What a profound insight: "A simple yet powerful commandment [Jesus Christ] told His disciples, one that He repeated three times over, 'Love one another; as I have loved you' (John 13:34-35). I am so glad this commandment didn’t include disclaimers. Can you imagine, 'Love one another, except when someone does not believe or act as you do, then please disregard this commandment'? It sounds absurd when it’s in this context, but when life gets real and loved ones disagree on personal matters, this simple but powerful statement can get lost in translation."
I never thought I’d be in a mixed-faith marriage. We hadn’t even celebrated our first wedding anniversary before my husband told me he no longer identified with most of the teachings of the Church. I was hurt and confused. We both were. I had imagined this honeymoon stage playing out very differently. Rather than focusing on this new exciting thing called marriage, we were trying to compromise on theology, lifestyle, and what felt like our entire future.

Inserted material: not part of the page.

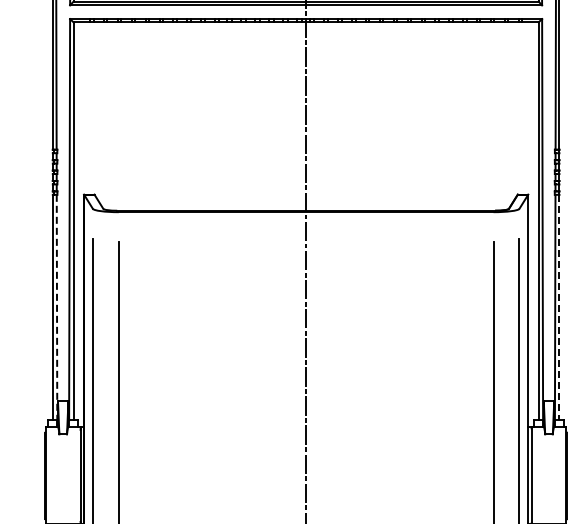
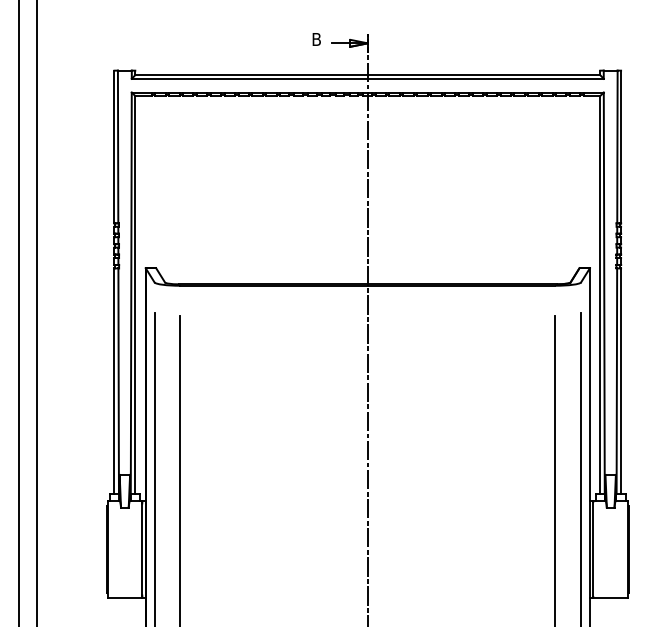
line: (56, 307) -> (118, 381), dashed -> solid
line: (559, 307) -> (621, 381), dashed -> solid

Where do we go? How do we navigate this journey? Who do I choose?
"This isn’t fair.”
My husband’s beliefs changed, and as a result I’m the one who suffered the consequences. Or at least that’s what it felt like. It wasn’t until we started to become more open about his changes in beliefs with those around us that I realized I wasn’t the only one suffering. My husband was having a very hard time with this transition too. Though they might have had good intentions, he felt that people were more interested in fixing him and not so much in understanding him. While there are times to have faith-promoting conversations, there are also times, I believe, that are better served by just listening and trying to understand.